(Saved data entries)
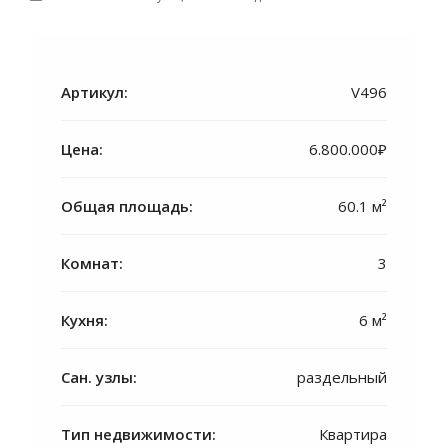
Артикул:
V496
Цена:
6.800.000₽
Общая площадь:
60.1 м²
Комнат:
3
Кухня:
6 м²
Сан. узлы:
раздельный
Тип недвижимости:
Квартира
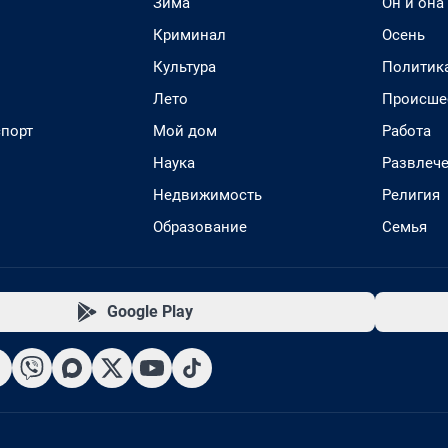
Зима
Он и она
Криминал
Осень
Культура
Политик
Лето
Происше
спорт
Мой дом
Работа
Наука
Развлеч
Недвижимость
Религия
Образование
Семья
Google Play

→ **WHAT IS EXPECTED**
A verbatim copy of the entries, stripped of pictures, should be produced.

→ **RESULT OF THE TASK**
Артикул:
V496
Цена:
6.800.000₽
Общая площадь:
60.1 м²
Комнат:
3
Кухня:
6 м²
Сан. узлы:
раздельный
Тип недвижимости:
Квартира
Зима
Он и она
Криминал
Осень
Культура
Политик
Лето
Происше
спорт
Мой дом
Работа
Наука
Развлеч
Недвижимость
Религия
Образование
Семья
Google Play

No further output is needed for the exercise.